The Mercury-linked BepiColombo spacecraft took its second look at its target planet today during a super-close flyby designed to slow the spacecraft and adjust its trajectory.
Bepi Columbus is a joint mission of the European Space Agency (ESA) and the Japan Aerospace Exploration Agency (JAXA). The mission, made up of two orbiters traveling to Mercury stacked on top of each other, released in orbit around the Sun in 2018. Since then, ground controllers have been adjusting the spacecraft’s trajectory through a series of nine flyby maneuvers (one on Earth, two on Venus and six on Mercury), to gradually slow down of the BepiColombo so that it can enter orbit around the solar systeminnermost planet of 2025.
The June 23 flyby was BepiColombo’s second flyby of Mercury, after the probe first encounter with the planet in October 2021. The spacecraft made its closest approach to Mercury’s surface at 5:44 am EDT (0944 GMT), when it passed just 200 kilometers from Mercury’s cratered surface, closer than the two orbiters will operate once the mission start seriously.
Related: Mercury looks stunning in this first flyby photo of the BepiColombo mission of Europe and Japan
The spacecraft was taking images of the burned-out planet during the flyby with its low-resolution monitoring cameras mounted on the spacecraft’s transfer module. ESA released the first image about four hours after the closest approach, revealing large impact craters, including a 200 km wide basin.
The two orbiters together carry 16 science instruments, but only about 60% of them were operational during the 48 hours around the closest approach, ESA’s BepiColombo project scientist Johannes Benkhoff told Space.com via email. The rest, including high-resolution cameras, cannot be operated in the cruise configuration, as they are hidden by the spacecraft’s transfer module or its sun shield.
Benkhoff said the spacecraft’s magnetometers and particle detectors were turned on during the flyby and are likely to generate valuable scientific data on the solar wind in the vicinity of Mercury.
During this flyby, BepiColombo approached Mercury from the night side, Benkhoff noted, which meant that imaging could not begin until 4 minutes after the closest approach, when the planet was sufficiently illuminated. By this time, the probe was about 800 km from Mercury’s surface.
The images, which ESA plans to release in about a day, should reveal craters and tectonic faults on Mercury’s sunburned surface.
“Even during fleeting flybys, these scientific ‘grabs’ are extremely valuable,” Benkhoff said in an ESA study. declaration (opens in new tab). “We can pilot our world-class science lab through diverse and unexplored parts of Mercury’s environment that we won’t have access to once in orbit, while also beginning preparations to ensure we transition to the main science mission. as fast and smooth as possible.”

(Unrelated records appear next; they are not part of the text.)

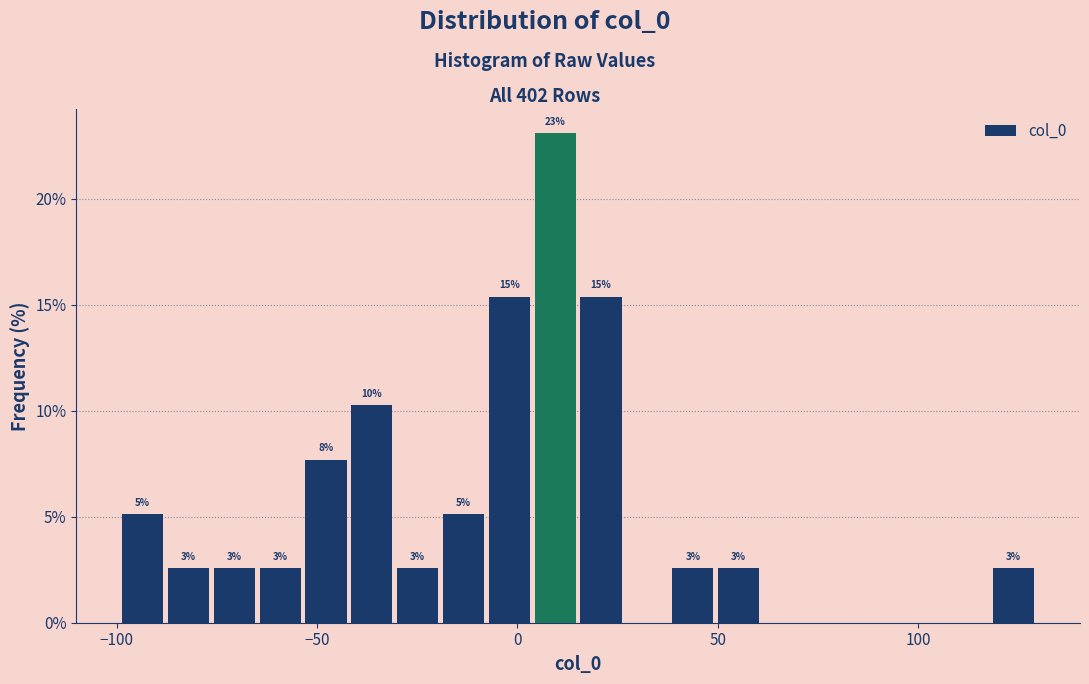

Read against the x-axis, roughly where is the centre of the tallest bar?

10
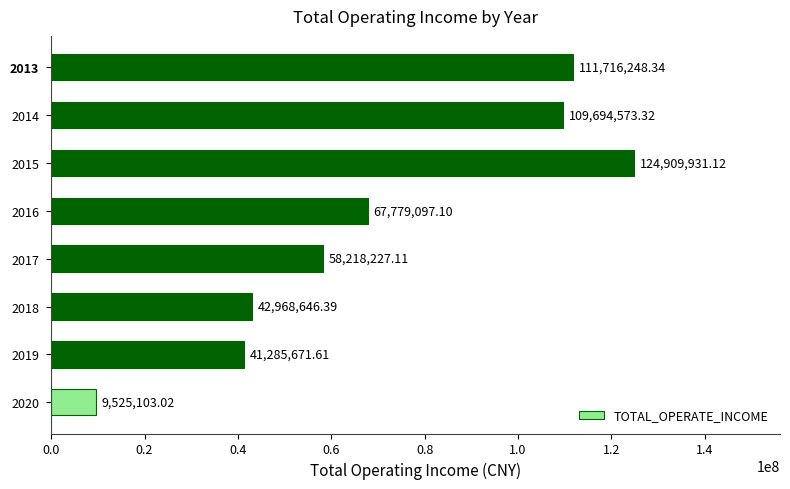

What is the greatest value displayed?

124909931.1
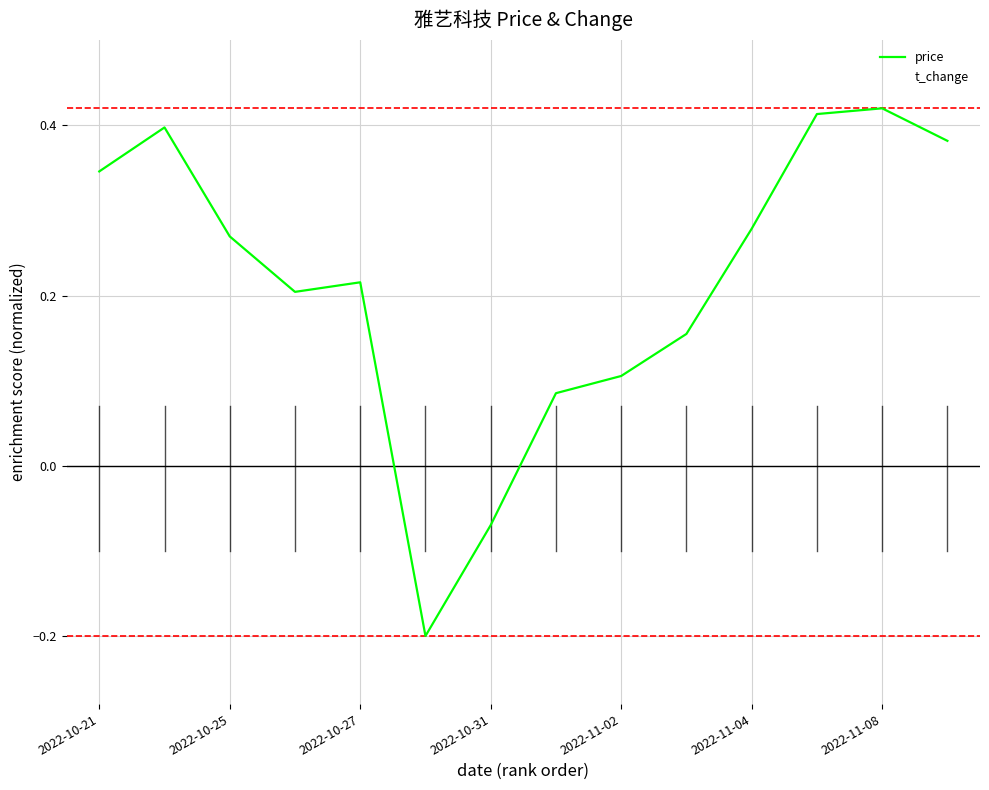

What is the difference between the second highest and second lowest values in the t_change series?

0.5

BepiColombo is only the second probe in history built to orbit Mercury, after NASA Messenger mission, which studied the tiny rocky planet between 2011 and 2015. (Although in the 1970s, NASA sailor 10 made three flybys of Mercury while in orbit around the Sun and took the first images of the planet).
Mercury is a strange world where temperatures reach up to 800 degrees Fahrenheit (420 degrees Celsius) in parts exposed to the sun, but where, at the same time, scientists believe ice water remains in permanently shaded craters around the poles.
Mercury, though geologically dead at first glance, also shows evidence of some form of tectonic activityand boasts an amazing magnetic field that scientists so far cannot fully explain. Many of these mysteries were discovered by Messenger, and scientists are hoping that BepiColombo will provide the missing answers.
BepiColombo still has four flybys before it finally settles into orbit around Mercury. The next flyby will take place in about a year. However, next month, BepiColombo will make the closest approach to the Sun of its entire mission.
Reaching Mercury is notoriously difficult, harder than reaching the distant giant planets. Jupiter and Saturn. The reason for this is that the sun gravity constantly accelerates any probe linked to Mercury, which needs to release energy and speed – hence the long and winding journey of planetary flybys.